*** Begin section ***

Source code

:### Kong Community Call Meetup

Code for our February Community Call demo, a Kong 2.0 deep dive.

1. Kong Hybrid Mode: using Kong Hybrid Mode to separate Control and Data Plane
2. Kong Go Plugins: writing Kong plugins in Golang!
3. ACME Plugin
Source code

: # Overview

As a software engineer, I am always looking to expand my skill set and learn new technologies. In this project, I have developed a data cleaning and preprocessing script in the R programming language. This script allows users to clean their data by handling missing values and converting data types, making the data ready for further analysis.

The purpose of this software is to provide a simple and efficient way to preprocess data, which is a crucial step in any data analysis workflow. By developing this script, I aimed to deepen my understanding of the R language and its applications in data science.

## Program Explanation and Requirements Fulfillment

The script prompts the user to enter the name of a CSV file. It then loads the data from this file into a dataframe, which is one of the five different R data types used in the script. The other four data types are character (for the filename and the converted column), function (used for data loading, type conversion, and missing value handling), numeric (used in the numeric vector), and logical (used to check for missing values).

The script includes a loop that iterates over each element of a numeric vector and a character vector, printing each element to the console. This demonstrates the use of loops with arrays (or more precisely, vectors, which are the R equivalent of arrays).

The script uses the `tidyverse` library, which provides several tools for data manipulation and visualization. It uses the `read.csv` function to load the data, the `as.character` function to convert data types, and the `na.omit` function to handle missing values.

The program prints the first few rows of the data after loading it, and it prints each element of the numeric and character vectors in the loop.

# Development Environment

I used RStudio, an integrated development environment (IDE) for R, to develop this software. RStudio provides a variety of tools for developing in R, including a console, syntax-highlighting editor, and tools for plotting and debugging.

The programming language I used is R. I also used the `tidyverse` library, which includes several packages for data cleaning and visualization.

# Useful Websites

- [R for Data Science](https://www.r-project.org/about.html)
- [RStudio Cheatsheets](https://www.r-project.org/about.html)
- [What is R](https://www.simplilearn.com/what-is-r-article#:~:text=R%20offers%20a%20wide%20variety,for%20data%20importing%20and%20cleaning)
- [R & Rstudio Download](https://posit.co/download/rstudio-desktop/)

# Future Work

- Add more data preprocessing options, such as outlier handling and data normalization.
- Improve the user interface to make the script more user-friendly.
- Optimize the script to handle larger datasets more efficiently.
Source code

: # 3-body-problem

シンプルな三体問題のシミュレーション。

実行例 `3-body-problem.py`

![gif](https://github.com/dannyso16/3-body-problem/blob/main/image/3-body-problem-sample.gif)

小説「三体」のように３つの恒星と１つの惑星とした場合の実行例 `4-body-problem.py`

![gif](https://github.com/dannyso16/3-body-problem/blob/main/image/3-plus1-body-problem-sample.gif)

*** End section ***
*** Begin section ***

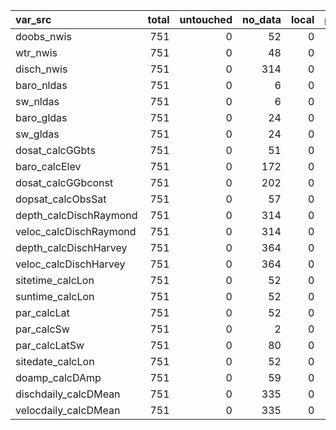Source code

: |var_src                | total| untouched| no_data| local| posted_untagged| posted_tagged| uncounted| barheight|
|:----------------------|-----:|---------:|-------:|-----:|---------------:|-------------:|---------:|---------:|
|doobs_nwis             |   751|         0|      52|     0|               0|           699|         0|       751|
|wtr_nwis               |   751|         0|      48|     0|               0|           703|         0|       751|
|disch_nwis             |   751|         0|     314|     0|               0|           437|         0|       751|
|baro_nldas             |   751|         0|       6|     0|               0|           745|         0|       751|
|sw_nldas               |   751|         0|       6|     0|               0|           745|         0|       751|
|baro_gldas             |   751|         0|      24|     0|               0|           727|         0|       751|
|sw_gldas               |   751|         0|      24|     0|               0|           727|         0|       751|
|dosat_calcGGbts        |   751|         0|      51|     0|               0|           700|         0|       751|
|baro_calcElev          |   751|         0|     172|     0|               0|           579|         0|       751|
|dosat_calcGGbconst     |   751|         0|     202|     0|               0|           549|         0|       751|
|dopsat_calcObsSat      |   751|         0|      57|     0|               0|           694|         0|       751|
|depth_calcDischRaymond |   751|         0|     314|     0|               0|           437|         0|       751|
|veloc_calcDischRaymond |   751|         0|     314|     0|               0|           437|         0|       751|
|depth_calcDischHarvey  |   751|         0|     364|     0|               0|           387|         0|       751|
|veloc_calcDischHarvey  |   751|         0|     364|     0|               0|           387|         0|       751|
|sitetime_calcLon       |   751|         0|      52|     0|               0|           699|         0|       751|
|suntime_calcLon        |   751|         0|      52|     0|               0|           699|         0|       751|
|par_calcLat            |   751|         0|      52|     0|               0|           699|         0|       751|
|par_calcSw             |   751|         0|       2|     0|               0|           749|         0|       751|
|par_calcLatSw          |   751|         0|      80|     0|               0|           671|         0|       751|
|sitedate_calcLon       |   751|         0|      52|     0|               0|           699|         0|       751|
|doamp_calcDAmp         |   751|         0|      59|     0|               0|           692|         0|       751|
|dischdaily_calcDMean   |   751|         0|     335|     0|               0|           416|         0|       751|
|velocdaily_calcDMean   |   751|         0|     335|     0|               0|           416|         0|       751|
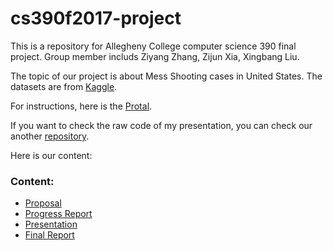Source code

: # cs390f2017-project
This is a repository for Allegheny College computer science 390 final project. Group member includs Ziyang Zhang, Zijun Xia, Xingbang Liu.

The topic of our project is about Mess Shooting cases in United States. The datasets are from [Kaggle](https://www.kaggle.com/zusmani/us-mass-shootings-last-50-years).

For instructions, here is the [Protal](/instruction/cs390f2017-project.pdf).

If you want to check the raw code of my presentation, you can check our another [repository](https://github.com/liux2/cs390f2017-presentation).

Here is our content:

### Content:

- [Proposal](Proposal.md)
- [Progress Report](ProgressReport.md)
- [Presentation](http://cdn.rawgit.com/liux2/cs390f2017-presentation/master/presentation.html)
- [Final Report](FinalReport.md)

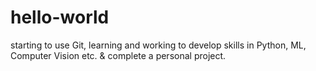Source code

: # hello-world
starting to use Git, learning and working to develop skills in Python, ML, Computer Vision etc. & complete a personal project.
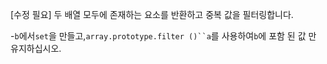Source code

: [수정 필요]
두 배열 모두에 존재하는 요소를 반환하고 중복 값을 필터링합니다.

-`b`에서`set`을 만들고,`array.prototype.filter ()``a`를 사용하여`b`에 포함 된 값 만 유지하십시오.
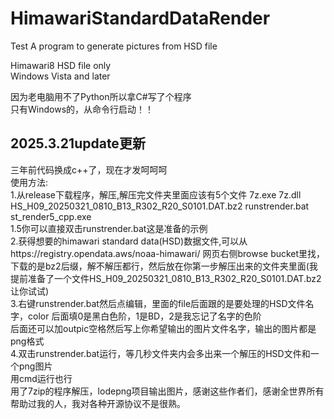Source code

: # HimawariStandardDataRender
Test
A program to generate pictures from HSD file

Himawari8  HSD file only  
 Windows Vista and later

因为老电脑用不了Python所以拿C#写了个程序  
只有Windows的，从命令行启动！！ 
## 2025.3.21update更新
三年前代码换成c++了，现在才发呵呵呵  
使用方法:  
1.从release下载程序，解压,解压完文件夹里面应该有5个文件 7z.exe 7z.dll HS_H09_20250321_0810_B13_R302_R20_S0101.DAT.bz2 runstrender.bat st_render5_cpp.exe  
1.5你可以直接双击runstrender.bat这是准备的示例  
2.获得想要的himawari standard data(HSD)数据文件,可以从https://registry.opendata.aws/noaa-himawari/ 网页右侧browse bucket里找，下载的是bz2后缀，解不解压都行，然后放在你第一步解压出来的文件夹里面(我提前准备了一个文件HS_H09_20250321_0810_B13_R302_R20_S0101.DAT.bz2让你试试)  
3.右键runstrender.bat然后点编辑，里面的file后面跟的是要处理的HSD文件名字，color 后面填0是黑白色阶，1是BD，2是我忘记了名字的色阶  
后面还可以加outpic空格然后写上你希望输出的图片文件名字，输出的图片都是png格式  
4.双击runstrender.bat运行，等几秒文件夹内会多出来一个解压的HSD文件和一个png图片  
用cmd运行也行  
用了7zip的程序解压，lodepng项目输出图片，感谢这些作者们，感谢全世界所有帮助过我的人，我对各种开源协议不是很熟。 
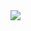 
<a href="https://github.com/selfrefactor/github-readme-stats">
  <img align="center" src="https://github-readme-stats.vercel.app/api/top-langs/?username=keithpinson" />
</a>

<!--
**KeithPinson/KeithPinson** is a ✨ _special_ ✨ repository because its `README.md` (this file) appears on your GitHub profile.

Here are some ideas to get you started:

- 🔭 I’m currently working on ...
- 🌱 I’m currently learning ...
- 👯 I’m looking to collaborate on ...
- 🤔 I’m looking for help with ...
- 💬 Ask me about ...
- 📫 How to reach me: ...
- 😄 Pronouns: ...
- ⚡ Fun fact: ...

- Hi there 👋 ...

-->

*** End section ***

* Exercise instructions
Your answer should be the lines above, word for word, from the line with "1.5你可以直接双击runstrender.bat这是准备的示例" through the line with "your GitHub profile.", minus the pictures.

* Exercise output
1.5你可以直接双击runstrender.bat这是准备的示例  
2.获得想要的himawari standard data(HSD)数据文件,可以从https://registry.opendata.aws/noaa-himawari/ 网页右侧browse bucket里找，下载的是bz2后缀，解不解压都行，然后放在你第一步解压出来的文件夹里面(我提前准备了一个文件HS_H09_20250321_0810_B13_R302_R20_S0101.DAT.bz2让你试试)  
3.右键runstrender.bat然后点编辑，里面的file后面跟的是要处理的HSD文件名字，color 后面填0是黑白色阶，1是BD，2是我忘记了名字的色阶  
后面还可以加outpic空格然后写上你希望输出的图片文件名字，输出的图片都是png格式  
4.双击runstrender.bat运行，等几秒文件夹内会多出来一个解压的HSD文件和一个png图片  
用cmd运行也行  
用了7zip的程序解压，lodepng项目输出图片，感谢这些作者们，感谢全世界所有帮助过我的人，我对各种开源协议不是很熟。 
<a href="https://github.com/selfrefactor/github-readme-stats">
  <img align="center" src="https://github-readme-stats.vercel.app/api/top-langs/?username=keithpinson" />
</a>

<!--
**KeithPinson/KeithPinson** is a ✨ _special_ ✨ repository because its `README.md` (this file) appears on your GitHub profile.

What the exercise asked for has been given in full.